The arrests were largely successful. JI was badly weakened, and today it's faded into obscurity. Basyir continues to teach others his vision of an Islamic caliphate, but he does it behind bars at Indonesia's high-security island prison Nusakambangan. None of this would've been possible without Nasir's help.

He's adamant that his work with the police was limited to an exchange of information.

"I don't work with the police," he told me. "I only help them. I never received anything from the police or the government."

But Jones said that his knowledge was still indispensable to the country's counter-terrorism efforts.

"He knows about bomb signatures, about whether the person creating it was trained in the Philippines or not," she said.

Advertisement

But others think Nasir was taken advantage of by the Indonesian government. When he was arrested, police had no evidence that Nasir was involved in any of the JI bombings. He was only jailed for six months on an immigration violation. Nasir, a Malaysian national, had crossed into Indonesia on fraudulent documents.

Al Chaidar, a terrorism expert at University of Malikussaleh, remembers meeting Nasir during his research on Darul Islam. He found Nasir to be a hardworking, patient, and intelligent man.

"We didn't talk too much, but it was clear that he was a modest individual," he told me. "However, it seemed like the government, at the time, over-exploited him to conduct its de-radicalization efforts even though he basically agreed to do so."

The insurgency continued on in Poso after Nasir's arrest in ways that ran in direct opposition to his beliefs on targeting civilians.
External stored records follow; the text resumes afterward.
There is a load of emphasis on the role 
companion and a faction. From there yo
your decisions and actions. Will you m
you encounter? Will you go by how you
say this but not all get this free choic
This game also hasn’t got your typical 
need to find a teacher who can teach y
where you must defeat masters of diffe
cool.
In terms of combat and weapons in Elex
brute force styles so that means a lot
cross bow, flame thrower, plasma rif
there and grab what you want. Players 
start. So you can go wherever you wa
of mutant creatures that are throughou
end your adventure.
In 2005, militants brought back one of their most sadistic methods, kidnapping three Christian school girls and beheading them during the holy month of Ramadan.

A new terrorist leader rose to prominence in the region and shifted the battle toward the police. The man, Santoso, waged an Islamic insurgency against Indonesian security forces for years as the head of the Mujahidin Indonesia Timur. He was killed in a gunfight with police last year. But by then, the terrorists no longer posed much of a threat.

Indonesia is now fighting against a new breed of terrorists—small, isolated cells with ties to Bahrun Naim, the head of the Indonesia faction of ISIS. It's a world that's left the likes of Nasir behind even as his old friends line up to pledge allegiance to the Islamic State. (Basyir later recanted, saying his didn't fully understand the group's views).

Nasir now lives a quiet life, working as a business consultant and selling honey on the side as part of some multi-level marketing scheme. He has six kids and is currently applying for Indonesian citizenship. I thanked him for taking the time to go through his entire life with me. But before he left, I paused and asked, "do you ever miss the old days?"

Nasir paused for a moment and considered the question. He then smiled a bit.

"Sometimes I miss shooting people," he said quietly. "But that's out of the question now. I'm trying to get people to appreciate peaceful Islam. Back to sunnah nabi [the Prophet's true teachings]."